When I initiate final hospital discharge planning, I am making a clinical judgment that the patient is safe to leave the monitored environment of the hospital system. Hospital discharge planning begins on the first day of admission. Sometimes the patient wishes to leave against the medical advice of the physician. Sometimes they refuse to leave at the advice of the physician. And sometimes the physician and patient agree it's time for the next level of care.
But how do you as a physician know to pull the trigger and write the order for discharge? A certain number of my patients will always bounce back into the hospital. The frequent flyer club is alive and real. Whether it's the natural progression of end stage disease, issues with medical compliance or access issues which result in readmission, it doesn't really matter. The best way to prevent preventable readmissions is to have system processes in place that maximize success with the discharge process.

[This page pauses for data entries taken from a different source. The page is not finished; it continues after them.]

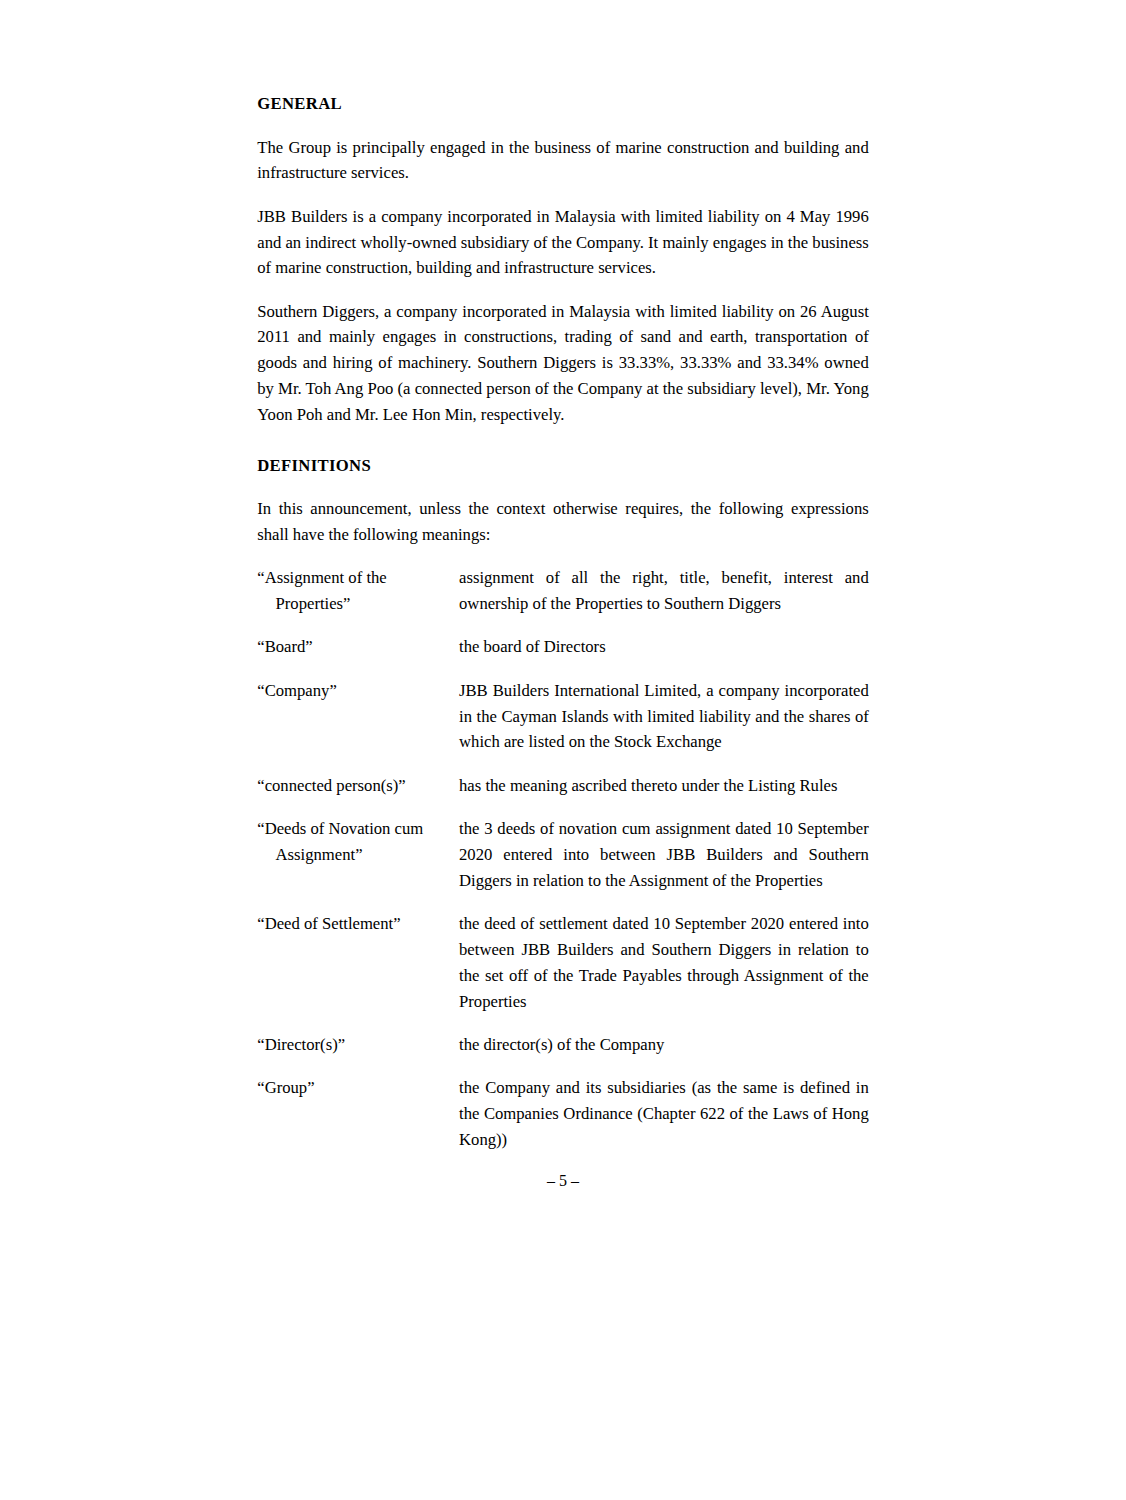GENERAL
The Group is principally engaged in the business of marine construction and building and infrastructure services.
JBB Builders is a company incorporated in Malaysia with limited liability on 4 May 1996 and an indirect wholly-owned subsidiary of the Company. It mainly engages in the business of marine construction, building and infrastructure services.
Southern Diggers, a company incorporated in Malaysia with limited liability on 26 August 2011 and mainly engages in constructions, trading of sand and earth, transportation of goods and hiring of machinery. Southern Diggers is 33.33%, 33.33% and 33.34% owned by Mr. Toh Ang Poo (a connected person of the Company at the subsidiary level), Mr. Yong Yoon Poh and Mr. Lee Hon Min, respectively.
DEFINITIONS
In this announcement, unless the context otherwise requires, the following expressions shall have the following meanings:
| “Assignment of the Properties” | assignment of all the right, title, benefit, interest and ownership of the Properties to Southern Diggers |
| “Board” | the board of Directors |
| “Company” | JBB Builders International Limited, a company incorporated in the Cayman Islands with limited liability and the shares of which are listed on the Stock Exchange |
| “connected person(s)” | has the meaning ascribed thereto under the Listing Rules |
| “Deeds of Novation cum Assignment” | the 3 deeds of novation cum assignment dated 10 September 2020 entered into between JBB Builders and Southern Diggers in relation to the Assignment of the Properties |
| “Deed of Settlement” | the deed of settlement dated 10 September 2020 entered into between JBB Builders and Southern Diggers in relation to the set off of the Trade Payables through Assignment of the Properties |
| “Director(s)” | the director(s) of the Company |
| “Group” | the Company and its subsidiaries (as the same is defined in the Companies Ordinance (Chapter 622 of the Laws of Hong Kong)) |
– 5 –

Is there a defining patient characteristic which guarantees safe discharge from the hospital and guarantees complete immunity from prosecution should a bad outcome occur? That answer is yes. Here's a text I got from my colleagues at the scene of the crime:
Happy, the nurses told me your abdominal pain patient in room 503 was having sex last night. They walked in on her. Do you think it's safe to discharge her this morning?
The answer to that question would be a resounding yes. If patients are well enough to have sex in the hospital, they are well enough to be discharged from the hospital before they develop discharge. Looking down the road, I think the patient's actions opened up the hospital to liability. I wonder if this patient will sue the hospital for pregnancy related complications due to ongoing alcohol and tobacco abuse. It would appear to me that getting pregnant in the hospital would be considered a hospital acquired never event. No patient should ever get pregnant in the hospital. Perhaps this will require a smack down by the Joint Commission.
If your patient is having sex in the hospital, hospital discharge planning should be initiated immediately before you have to figure out if they need a script for for Flagyl, Zithromax or Rocephin. This original Happy Hospitalist hospital ecard helps explain.
This post is for entertainment purposes only and likely contains humor only understood by those in a healthcare profession. Read at your own risk.